Provided passage
+---+
In a nutshell, what I realized is that if I pay more attention to how I structure my accounting text files that this opens up the possibility of developing programs to read the file and display the contents of those files in organized, editable lists with nice reports. I could potentially have the best of both worlds: easy to update text files of expenses and income and programs I can incrementally develop to read and display them in various ways including adding, deleting and updating entries though a web interface.

Am I recreating the wheel here? Yes, but the job doesn't appear to be that difficult compared to the time I would have to invest in mastering somebody elses software or approach. Opening and parsing through text files is not a big deal when the text file contents adhere to a structure, which they already do, but I realize now it could be better if I want programs to read them. If you are a programmer it is not a big deal to develop a program that reads through structured data and visualizes the data as, say, lists of expenses by category with tax and cost totals for each category of expense.

What about all the nice data entry features that a spreadsheet or accounting program has? Alot of these features are unnecessary for the main task that I have to accomplish which is to fill out a Statement of Farming Activities form with numbers in the various provided slots - how much on was spent on fencing, how much on plants, how much on machinery repair, how much on fuel, how much on small tools, how much on office supplies, how much on legal, etc...

A text file editor like Ultraedit has alot of powerful features that spreadsheet programs and accounting programs do not have. I can, for example, have visually aligned columns of numbers and can use my cursor to create a selection around that column of numbers. I can then select a column function to compute a sum from the selected numbers. I then enter that number below the column as the sales tax or cost total for that expense category. Alot of what you do in a spreadsheet is column processing. Ultraedit also has good column editing features that allow you to select and sum a set of vertically aligned numbers.

Accounting can get pretty complicated and text file accounting might be one approach to manage this complexity. One area where things can get complicated is the Revenue Recognition Model that different accounting standards use. The Revenue Recognition Model for one accounting standard may allow you to mark everything paid as revenue. If that payment is for a contractual obligation over a term then the IRFS standard would require you to only record part of that payment as revenue and allocate parts of the payment to, say, different months of the contract. The argument is that you don't inflate revenues by doing things this way. The redistribution of a payment as earnings over several months is the type of job a programming language is made for. Text file accounting can be a very simple and a very powerful approach to accounting.

Most people who are not accountants do their accounting by creating lists of numbers representing their income and expenses. They might categorize those lists if there are many invoices to deal with. If you want to continue doing your books in this way while making ongoing improvements, then I believe you can do so by keeping these 2 steps in mind:

Step 1) Make sure your lists are entered in a structured way that a computer program might be easily able to read.

Step 2) Use a computer programming language to read these lists and display them. As you gain experience doing this, you may find better ways to structure your lists (i.e., go back to Step 1).

I still hire accountants to review my corporate books but I do my own accounting for my personal, sole proprietorship and partnership businesses (the farm is a partnership with my wife). Every year I devote a blog to how I intend to improving my accounting system and this year it involves Step 1 and Step 2 above. If you are a larger business with multiple employees then I wouldn't recommend this approach but if you are small startup looking to save some dollars by managing your own books then this approach might work for you as well until such time as you have funds to invest in accounting software and expertise.
+---+
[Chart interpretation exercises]
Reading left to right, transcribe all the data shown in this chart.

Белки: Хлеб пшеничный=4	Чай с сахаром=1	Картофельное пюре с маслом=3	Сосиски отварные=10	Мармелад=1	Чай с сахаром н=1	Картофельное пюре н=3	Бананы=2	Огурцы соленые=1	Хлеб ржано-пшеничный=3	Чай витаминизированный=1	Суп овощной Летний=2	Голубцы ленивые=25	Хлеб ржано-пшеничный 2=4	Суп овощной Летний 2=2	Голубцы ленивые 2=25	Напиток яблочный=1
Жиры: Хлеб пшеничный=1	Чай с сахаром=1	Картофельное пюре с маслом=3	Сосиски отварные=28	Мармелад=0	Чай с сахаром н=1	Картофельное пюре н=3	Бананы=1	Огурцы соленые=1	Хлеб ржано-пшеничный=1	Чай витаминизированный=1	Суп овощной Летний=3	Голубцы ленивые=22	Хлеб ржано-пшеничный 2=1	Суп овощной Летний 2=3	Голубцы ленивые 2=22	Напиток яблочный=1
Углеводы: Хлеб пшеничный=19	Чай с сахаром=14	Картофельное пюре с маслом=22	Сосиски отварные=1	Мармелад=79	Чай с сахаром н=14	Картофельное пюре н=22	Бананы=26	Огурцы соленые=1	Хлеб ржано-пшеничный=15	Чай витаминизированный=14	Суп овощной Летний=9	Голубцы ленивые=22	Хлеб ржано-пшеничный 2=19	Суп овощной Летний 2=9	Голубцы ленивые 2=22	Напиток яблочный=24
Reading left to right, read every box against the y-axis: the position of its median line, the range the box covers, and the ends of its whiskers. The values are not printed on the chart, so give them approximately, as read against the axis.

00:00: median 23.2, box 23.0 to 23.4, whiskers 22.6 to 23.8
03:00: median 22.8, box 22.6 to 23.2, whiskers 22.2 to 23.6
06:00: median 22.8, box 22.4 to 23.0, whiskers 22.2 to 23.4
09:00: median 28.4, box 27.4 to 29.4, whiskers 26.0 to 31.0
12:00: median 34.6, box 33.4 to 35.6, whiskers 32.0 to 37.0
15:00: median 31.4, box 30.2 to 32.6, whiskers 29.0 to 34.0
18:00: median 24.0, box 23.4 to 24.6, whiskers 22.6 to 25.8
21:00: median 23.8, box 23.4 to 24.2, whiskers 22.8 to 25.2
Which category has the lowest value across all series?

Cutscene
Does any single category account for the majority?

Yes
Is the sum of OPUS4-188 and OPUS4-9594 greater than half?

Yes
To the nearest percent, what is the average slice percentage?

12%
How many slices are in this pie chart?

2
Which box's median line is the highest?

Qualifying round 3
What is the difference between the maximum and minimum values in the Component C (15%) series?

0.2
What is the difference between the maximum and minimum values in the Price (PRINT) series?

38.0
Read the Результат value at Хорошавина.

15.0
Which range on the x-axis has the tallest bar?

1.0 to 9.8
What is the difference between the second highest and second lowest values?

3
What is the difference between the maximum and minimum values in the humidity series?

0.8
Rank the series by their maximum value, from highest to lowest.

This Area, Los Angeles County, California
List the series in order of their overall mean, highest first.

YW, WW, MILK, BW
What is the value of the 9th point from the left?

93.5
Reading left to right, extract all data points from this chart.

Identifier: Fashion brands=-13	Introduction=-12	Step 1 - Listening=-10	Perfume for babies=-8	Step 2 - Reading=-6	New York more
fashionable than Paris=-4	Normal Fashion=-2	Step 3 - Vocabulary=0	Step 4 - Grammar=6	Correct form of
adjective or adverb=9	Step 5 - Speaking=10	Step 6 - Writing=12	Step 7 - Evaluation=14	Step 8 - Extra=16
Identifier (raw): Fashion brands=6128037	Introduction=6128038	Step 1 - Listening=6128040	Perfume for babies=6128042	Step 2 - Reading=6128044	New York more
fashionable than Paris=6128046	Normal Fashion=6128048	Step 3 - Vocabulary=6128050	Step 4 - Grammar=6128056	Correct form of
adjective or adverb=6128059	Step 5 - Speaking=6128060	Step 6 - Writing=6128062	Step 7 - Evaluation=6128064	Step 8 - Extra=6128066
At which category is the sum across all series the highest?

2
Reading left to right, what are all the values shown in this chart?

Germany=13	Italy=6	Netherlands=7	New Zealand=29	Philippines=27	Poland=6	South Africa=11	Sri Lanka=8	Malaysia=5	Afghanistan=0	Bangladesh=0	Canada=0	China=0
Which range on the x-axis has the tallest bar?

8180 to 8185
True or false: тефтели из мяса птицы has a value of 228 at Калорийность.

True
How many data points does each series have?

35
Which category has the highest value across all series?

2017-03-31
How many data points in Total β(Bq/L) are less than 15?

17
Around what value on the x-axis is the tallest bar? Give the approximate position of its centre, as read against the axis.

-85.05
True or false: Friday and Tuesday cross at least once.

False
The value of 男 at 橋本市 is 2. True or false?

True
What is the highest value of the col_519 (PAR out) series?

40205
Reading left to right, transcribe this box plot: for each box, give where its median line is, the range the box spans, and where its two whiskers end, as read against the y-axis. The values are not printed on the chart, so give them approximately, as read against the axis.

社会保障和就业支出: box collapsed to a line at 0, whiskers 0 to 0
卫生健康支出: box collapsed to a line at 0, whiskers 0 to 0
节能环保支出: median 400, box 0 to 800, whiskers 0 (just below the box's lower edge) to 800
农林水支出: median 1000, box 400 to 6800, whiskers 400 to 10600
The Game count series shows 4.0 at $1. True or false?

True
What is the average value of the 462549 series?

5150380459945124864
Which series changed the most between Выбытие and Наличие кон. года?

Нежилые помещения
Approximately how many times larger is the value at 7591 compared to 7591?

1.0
+---+
Assignment
In the passage on text file accounting, what form does the main accounting task involve filling out? Please answer briefly. The listing was drawn from a different source than the text.

Solution to this exercise
A Statement of Farming Activities form.